Jane Elliot’s famous experiments in Iowa classrooms also showed that children can quickly develop discriminatory behavior and prejudicial beliefs based on eye color. (PBS, 1986) It seems that children will use whatever is available to them to create divisions. This happens automatically, without any coaching or conscious intent (at least in the case of the T-shirt study). Since race, sex, and ethnicity differences are easily visible, children can revert to this subtle prejudice quite naturally. Add even the slightest bit of coaching in the form of ideas from parents or the culture at large, and things can quickly get out of hand.

Forms of bias that children are prone to

Bias tends to emerge because of several assumptions that the brain forms quite naturally:

The like-me bias

Children tend to assume that those who look similar to themselves will enjoy the same sort of things, whereas those who look different will not. This tendency to assume that your particular group shares the same “good” characteristics or values as you do is called essentialism, and it’s a driving factor behind all types of prejudice. The ego also gets involved here: we all have a need to think of ourselves as not just good, but better than those around us. (Studies typically show that everyone assumes they’re an above-average driver, have above-average looks or talents and are above average when it comes to other important aspects of life. This belief defies science, of course; it’s quite impossible for everyone – or even the majority of people – to be above average.)

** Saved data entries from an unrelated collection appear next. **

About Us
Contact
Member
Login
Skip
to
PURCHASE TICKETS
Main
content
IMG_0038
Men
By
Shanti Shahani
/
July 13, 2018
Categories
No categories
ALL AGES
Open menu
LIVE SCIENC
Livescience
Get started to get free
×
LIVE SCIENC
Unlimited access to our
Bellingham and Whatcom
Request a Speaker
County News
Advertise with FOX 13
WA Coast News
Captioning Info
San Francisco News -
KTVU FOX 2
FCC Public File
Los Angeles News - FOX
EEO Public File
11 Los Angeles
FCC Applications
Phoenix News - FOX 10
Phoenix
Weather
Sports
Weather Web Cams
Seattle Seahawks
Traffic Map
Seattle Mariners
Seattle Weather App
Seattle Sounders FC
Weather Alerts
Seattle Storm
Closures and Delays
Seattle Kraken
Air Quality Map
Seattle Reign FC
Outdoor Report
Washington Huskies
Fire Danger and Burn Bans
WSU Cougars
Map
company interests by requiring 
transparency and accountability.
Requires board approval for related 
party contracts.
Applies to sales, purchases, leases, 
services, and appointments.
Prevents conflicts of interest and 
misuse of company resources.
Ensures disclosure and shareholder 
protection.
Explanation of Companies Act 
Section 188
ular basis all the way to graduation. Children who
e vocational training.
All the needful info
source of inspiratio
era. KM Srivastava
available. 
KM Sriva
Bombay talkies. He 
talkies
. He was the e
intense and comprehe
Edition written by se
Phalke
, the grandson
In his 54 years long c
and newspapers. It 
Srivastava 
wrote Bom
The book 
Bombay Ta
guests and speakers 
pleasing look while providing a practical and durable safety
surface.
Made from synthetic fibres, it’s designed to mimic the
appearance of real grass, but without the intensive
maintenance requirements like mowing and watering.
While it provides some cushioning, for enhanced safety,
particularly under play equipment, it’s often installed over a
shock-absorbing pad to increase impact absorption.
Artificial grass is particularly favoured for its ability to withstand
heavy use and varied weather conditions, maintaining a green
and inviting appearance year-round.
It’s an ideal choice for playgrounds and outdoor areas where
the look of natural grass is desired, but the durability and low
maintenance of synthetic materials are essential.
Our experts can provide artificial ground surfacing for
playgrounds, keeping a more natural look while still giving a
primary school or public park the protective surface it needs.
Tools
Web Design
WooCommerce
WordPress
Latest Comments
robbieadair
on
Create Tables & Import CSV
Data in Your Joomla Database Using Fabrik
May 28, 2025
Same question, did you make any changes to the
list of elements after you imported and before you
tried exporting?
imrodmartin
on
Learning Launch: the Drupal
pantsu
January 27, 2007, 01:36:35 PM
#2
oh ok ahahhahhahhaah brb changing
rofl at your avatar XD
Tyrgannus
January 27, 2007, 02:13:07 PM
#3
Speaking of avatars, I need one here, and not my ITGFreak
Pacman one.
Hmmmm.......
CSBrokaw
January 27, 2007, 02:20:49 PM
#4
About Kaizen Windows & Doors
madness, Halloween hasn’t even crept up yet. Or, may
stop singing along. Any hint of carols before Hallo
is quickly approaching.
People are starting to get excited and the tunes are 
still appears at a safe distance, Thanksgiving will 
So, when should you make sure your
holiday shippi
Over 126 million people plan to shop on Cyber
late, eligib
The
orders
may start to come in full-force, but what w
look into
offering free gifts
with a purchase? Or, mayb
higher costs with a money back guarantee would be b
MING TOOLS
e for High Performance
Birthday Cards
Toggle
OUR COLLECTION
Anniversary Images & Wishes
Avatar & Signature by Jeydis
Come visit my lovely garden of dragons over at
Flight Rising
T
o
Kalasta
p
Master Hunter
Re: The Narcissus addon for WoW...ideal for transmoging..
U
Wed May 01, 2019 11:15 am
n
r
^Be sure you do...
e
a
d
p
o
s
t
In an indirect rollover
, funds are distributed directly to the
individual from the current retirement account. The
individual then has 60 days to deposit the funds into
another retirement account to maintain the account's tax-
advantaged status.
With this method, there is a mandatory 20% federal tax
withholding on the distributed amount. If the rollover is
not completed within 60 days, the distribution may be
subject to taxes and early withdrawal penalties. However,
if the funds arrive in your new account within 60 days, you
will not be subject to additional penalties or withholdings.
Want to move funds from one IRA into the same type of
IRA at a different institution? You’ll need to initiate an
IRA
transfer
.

Therefore each child is born with a powerful need to see traits that they themselves possess as being better than others. If I was born blonde, then blonde is better. If I was born female, then girls rule and boys drool. If pink is your favorite color, then pink is best, much better than the rest.

The either/or bias
Our brains don’t do well with duality. Therefore if we imbue something with one trait, we have trouble imagining something else being the same way. How can whites and blacks both be best? Or more complexly, how can your characteristics be in any way good if they aren’t shared by me? We tend to think in either/or terms: You’re either for or against me, with little room for nuance.

The all-or-nothing bias
The human brain also struggles with ambiguity. Since our mind wants to sort and associate by nature, we tend to see people as all of one thing or all of another. Someone’s either good or bad, but rarely both. You’re either a criminal or a bad person, in which case you always break the law and do bad things, or you’re a good, law-abiding citizen, in which case everything you do is right.

The all-or-nothing bias runs directly against reality, of course. In the real world, people are never all good or all bad, and they are ALWAYS a combination of both. Yet the brain doesn’t think this way naturally. It wants to throw people into one category or another and adhere to the simplest (i.e., dumbest) map possible, which paves the way for prejudicial thinking.

The us against them bias
Finally, human beings are competitive by nature. This means that once the lines of division are drawn, we’re also compelled to compete by them. Once children were given either red shirts or blue shirts, human nature drew them into a type of low-key competition with one another, each group trying to prove that their own group was the best.

Bias as part of a child’s nature

These biases work in concert to create prejudice and discrimination of all types, which is why there’s no shortage of such things in the world today. In fact, if you look throughout history, it seems as though whenever one form of prejudice goes out of style, another bias crops up to fill the void. Human nature naturally bends us towards biased ways of thinking; it requires conscious intent to disrupt these patterns.